・.
  ・

「だから、とびきりエロい女になるしかないんじゃないの?」


回想終了。

盛大な溜め息をついたあたしに、紗希があっさり言った。


「はあ? そんなの、ていのいいフリ言葉でしょ? そう言ったら、あたしが諦めると思ったんじゃないの」


けっ、ムカつく、と毒づいたあたしに、紗希がうーん、と首を傾げた。


「そうとも限らないんじゃない?」


「は? どういうこと?」


「いや、本当に好みのタイプだったらどうすんのって事。だったら、鈴奈があんなに告白してもなびかなかったのが納得いくなーって思って」


紗希の視線は、あたしの顔から下がって、胸元へ。


……くっ、そこを攻めるのね、紗希さん。



「そ、そりゃ! あんまり胸ないけど、さ……」


「ないっていうか、貧乳だよね。
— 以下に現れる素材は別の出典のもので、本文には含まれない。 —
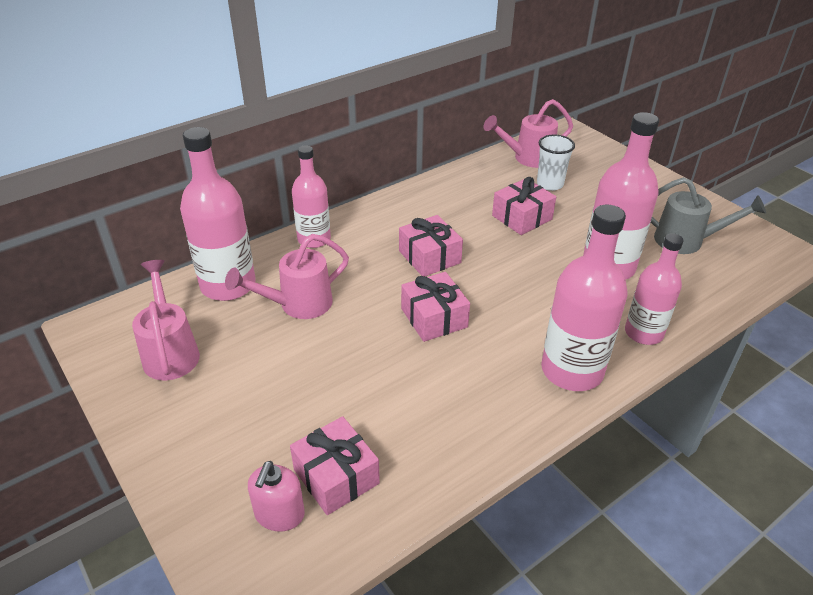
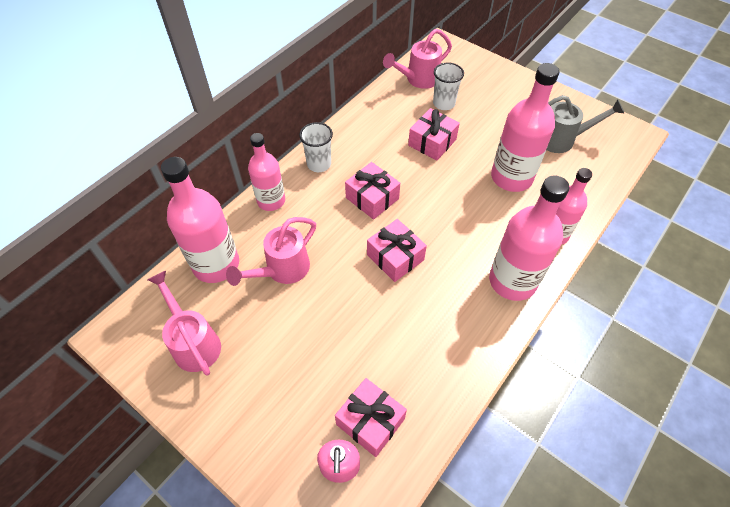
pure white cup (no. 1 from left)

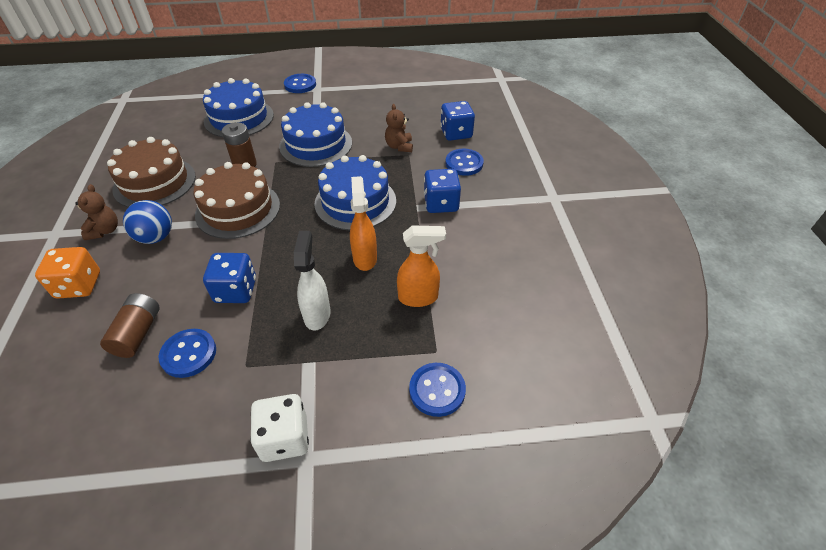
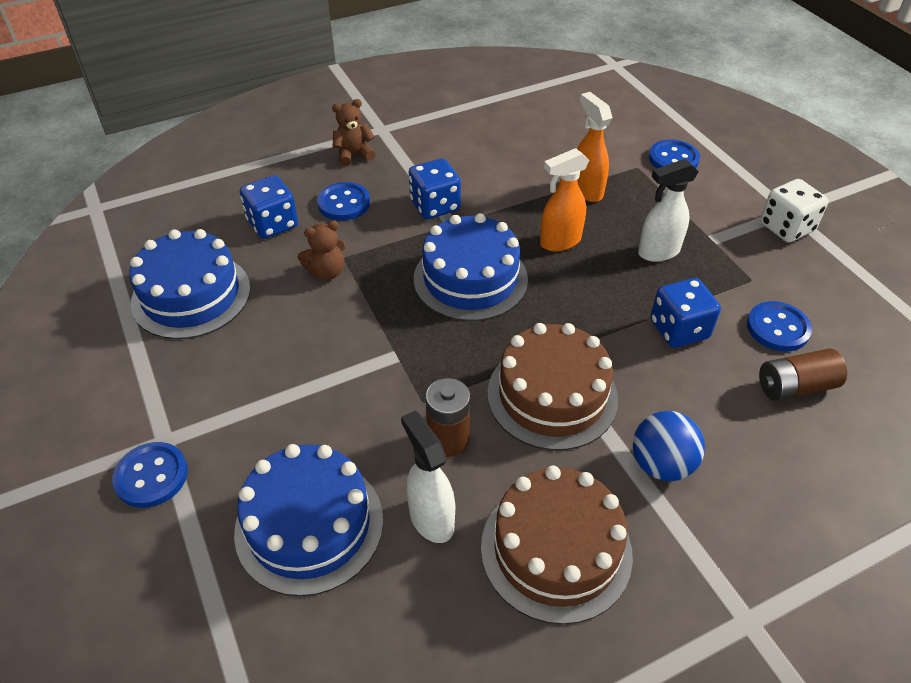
orange-coloured game die
pure white spray bottle (no. 1 from left)
dark brown teddy bear (no. 2 from left)
blue gateau (no. 1 from left)

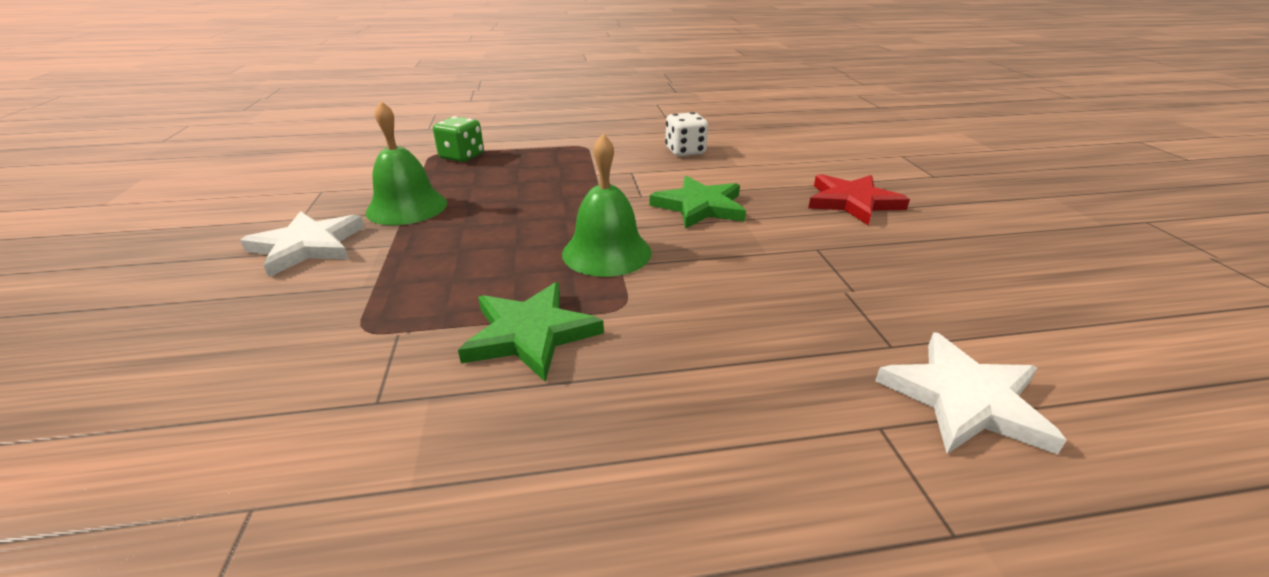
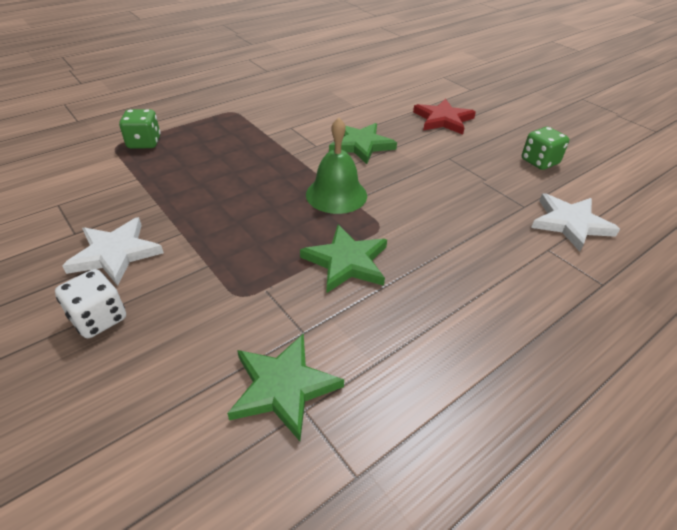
green school bell (no. 1 from left in the first image)
green star (no. 1 from left)
green game die (no. 2 from left)
pure white game die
鈴奈ってスタイルはいいけど、胸元が残念って言うか」


「ひ、酷い! 毎晩巨乳体操してるのに!」


「え、どんな体操? それ効果あんの?」


「姉ちゃんは1カップ上がったって……じゃなくて! ひ、貧乳だからってエロさがないとは限らないでしょ」


貧乳。


う。自分で言ってちょっと傷ついた。